[Edit difference data]
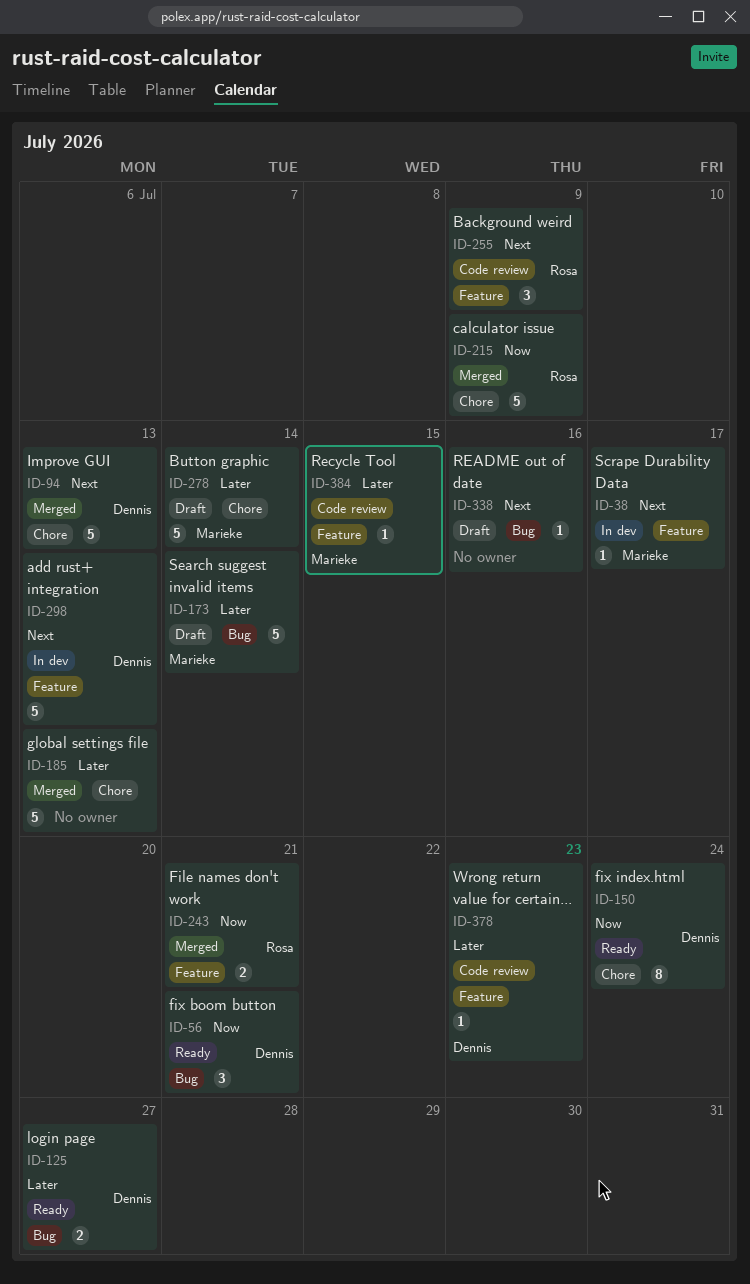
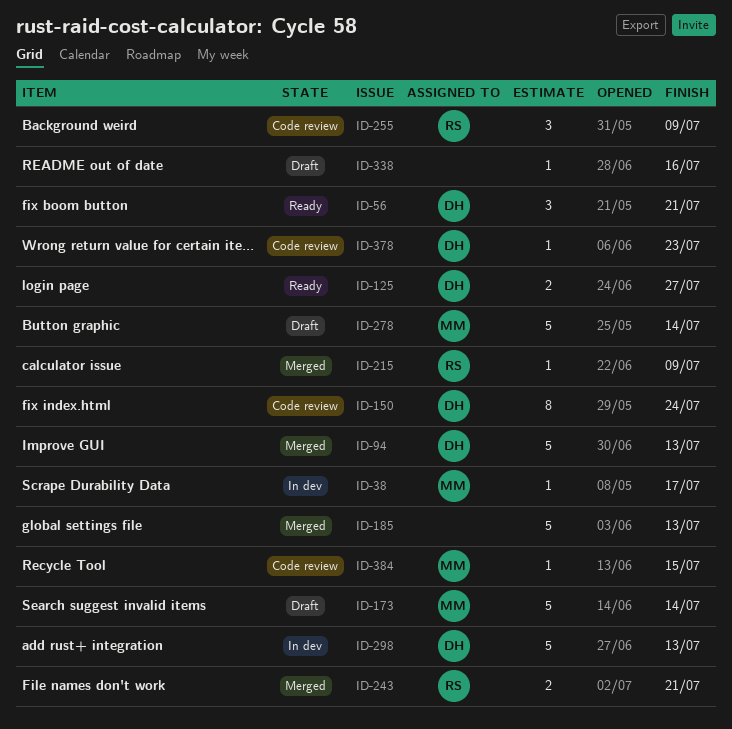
ID-150, status: Ready -> Code review
ID-215, estimate: 5 -> 1

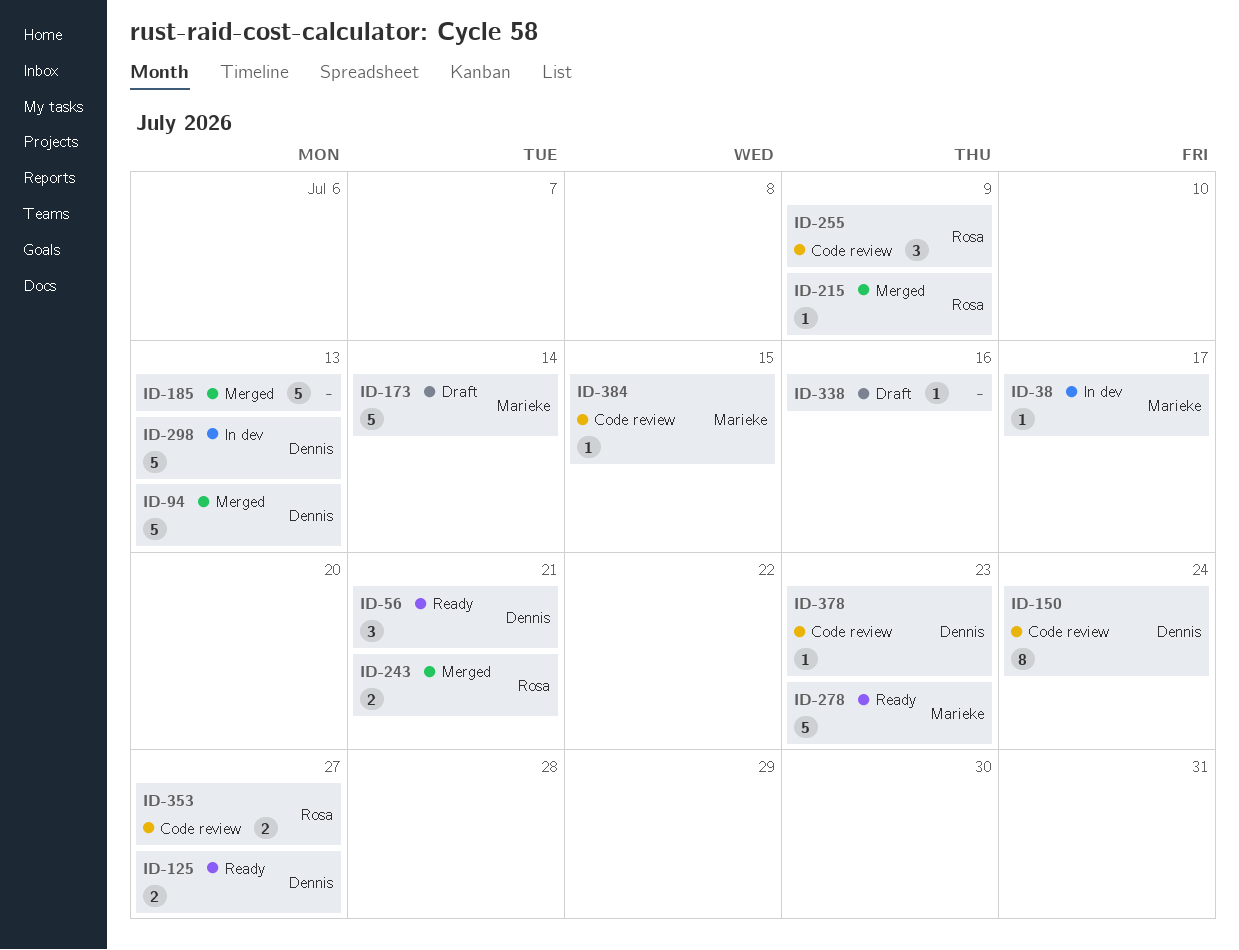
ID-278, status: Draft -> Ready
ID-278, due: Jul 14 -> Jul 23
ID-353: none -> present

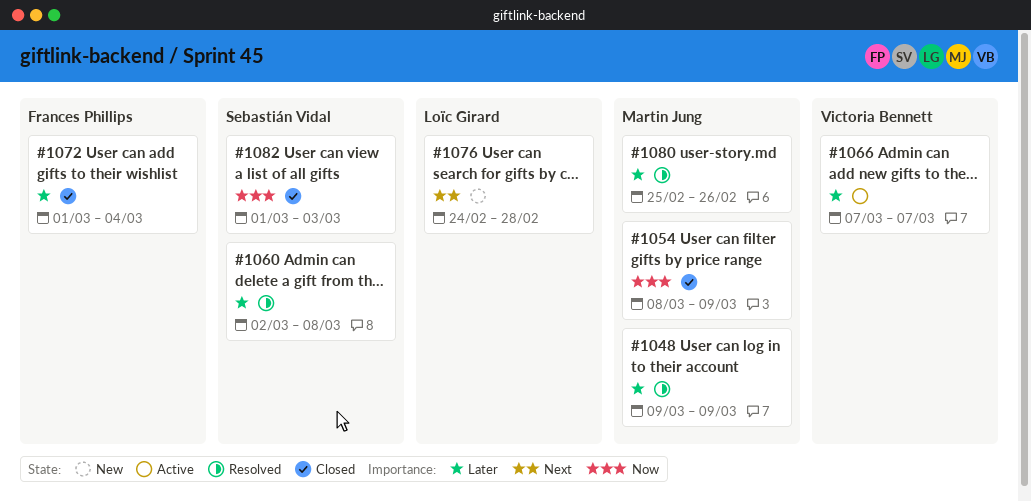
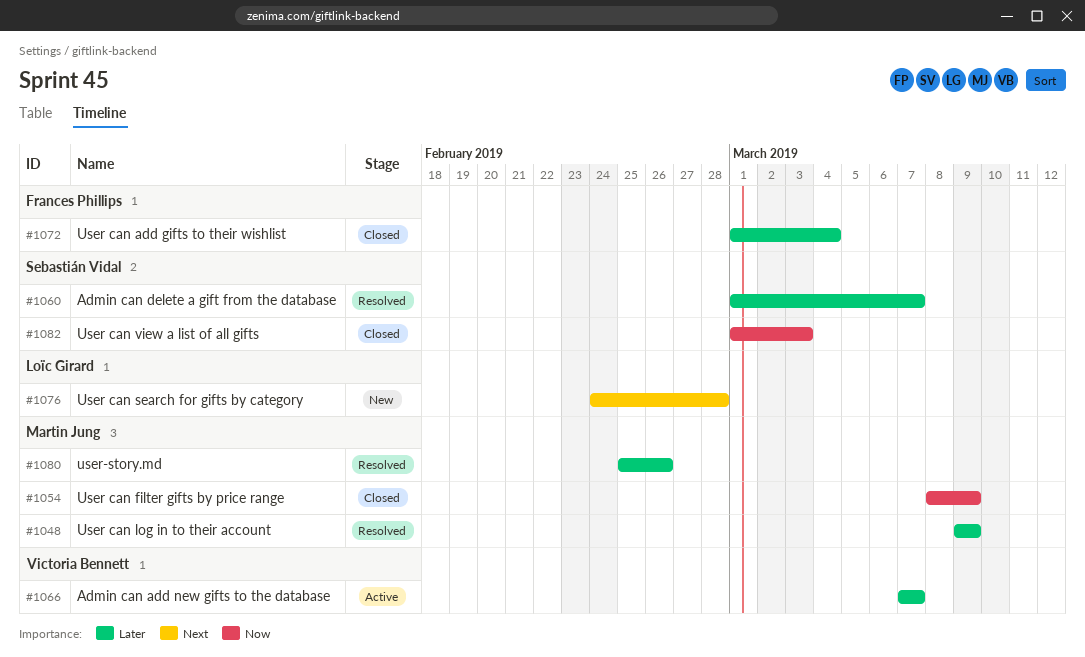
#1060, start: Mar 2 -> Mar 1
#1060, due: Mar 8 -> Mar 7

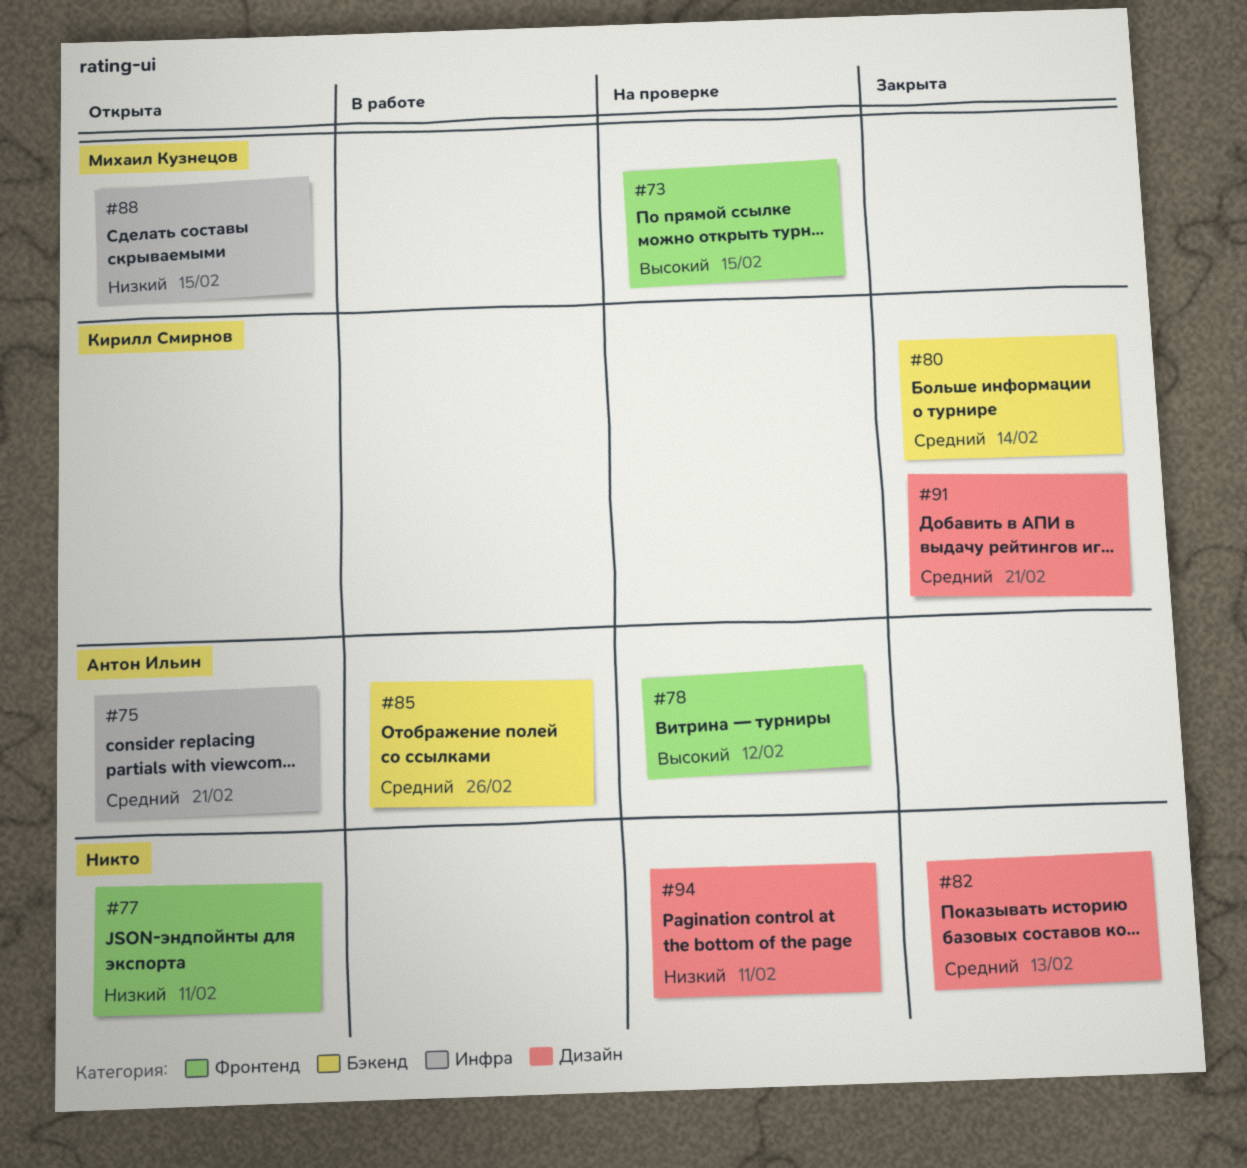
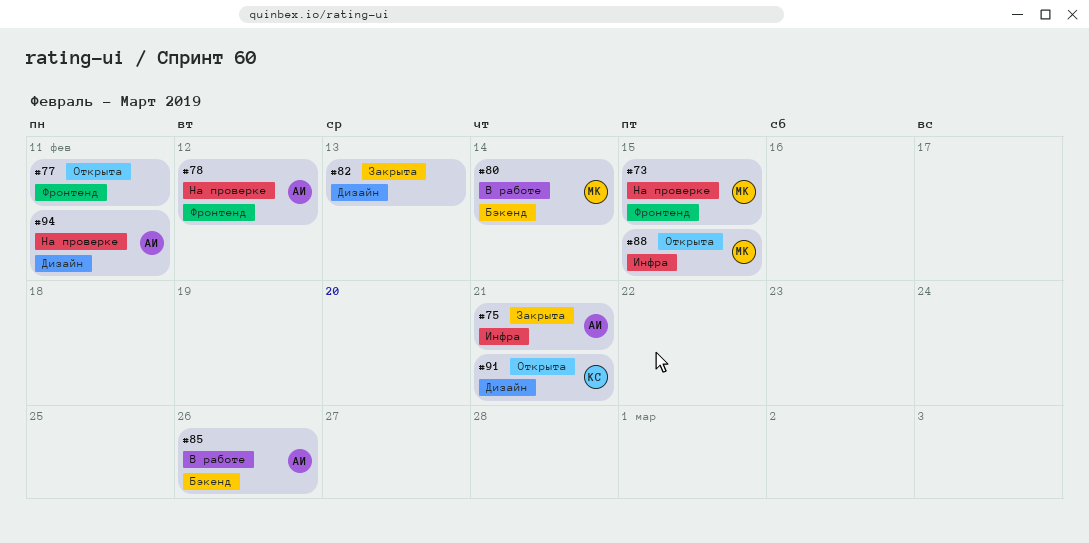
#75, status: Открыта -> Закрыта
#80, status: Закрыта -> В работе
#80, owner: Кирилл Смирнов -> Михаил Кузнецов
#91, status: Закрыта -> Открыта
#94, owner: none -> Антон Ильин

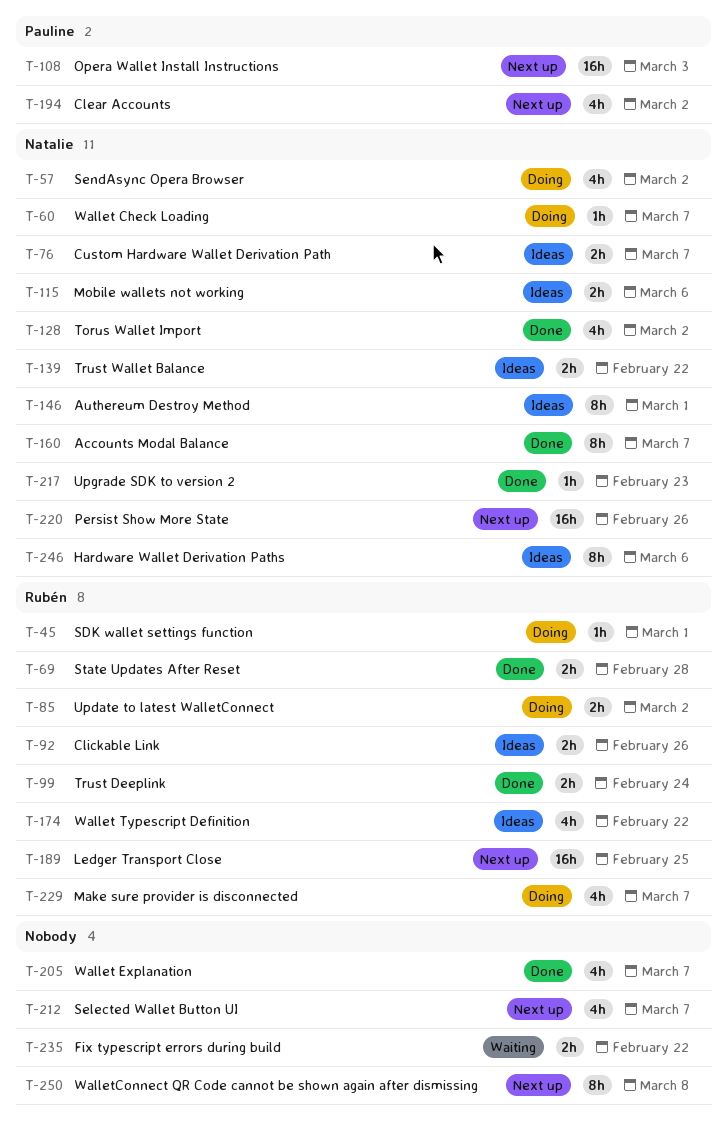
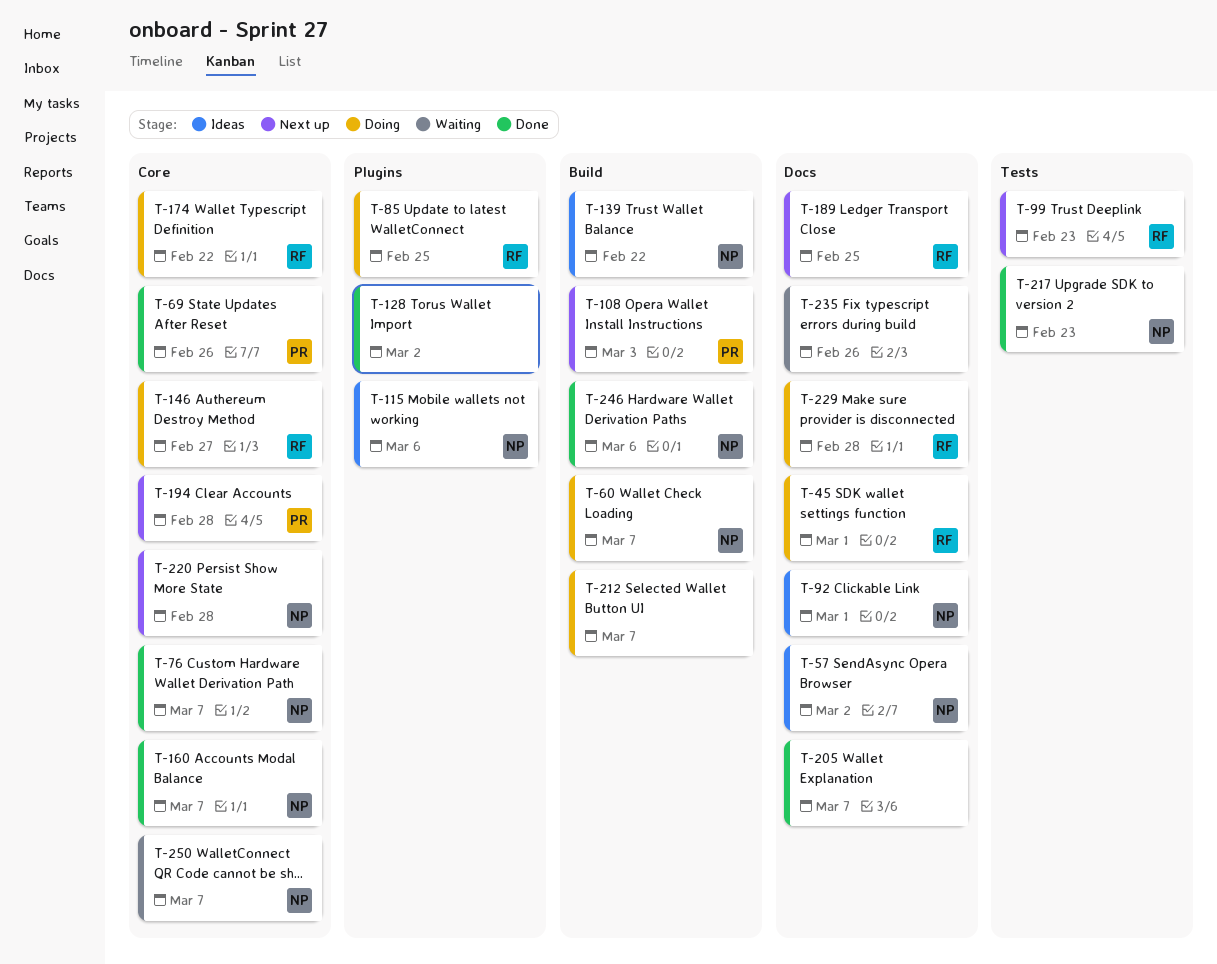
T-57, status: Doing -> Ideas
T-69, owner: Rubén -> Pauline
T-69, due: Feb 28 -> Feb 26
T-76, status: Ideas -> Done
T-85, due: Mar 2 -> Feb 25
T-92, owner: Rubén -> Natalie
T-92, due: Feb 26 -> Mar 1
T-99, status: Done -> Next up
T-99, due: Feb 24 -> Feb 23
T-128, owner: Natalie -> none
T-146, status: Ideas -> Doing
T-146, owner: Natalie -> Rubén
T-146, due: Mar 1 -> Feb 27
T-174, status: Ideas -> Doing
T-194, due: Mar 2 -> Feb 28
T-212, status: Next up -> Doing
T-220, due: Feb 26 -> Feb 28
T-229, due: Mar 7 -> Feb 28
T-235, due: Feb 22 -> Feb 26
T-246, status: Ideas -> Done
T-250, status: Next up -> Waiting
T-250, owner: none -> Natalie
T-250, due: Mar 8 -> Mar 7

> [Activity]: Using the records above, please repeat the line with "T-146, due: Mar 1 -> Feb 27" and every line after it exactly, and give no other text.

> [Written solution]:
T-146, due: Mar 1 -> Feb 27
T-174, status: Ideas -> Doing
T-194, due: Mar 2 -> Feb 28
T-212, status: Next up -> Doing
T-220, due: Feb 26 -> Feb 28
T-229, due: Mar 7 -> Feb 28
T-235, due: Feb 22 -> Feb 26
T-246, status: Ideas -> Done
T-250, status: Next up -> Waiting
T-250, owner: none -> Natalie
T-250, due: Mar 8 -> Mar 7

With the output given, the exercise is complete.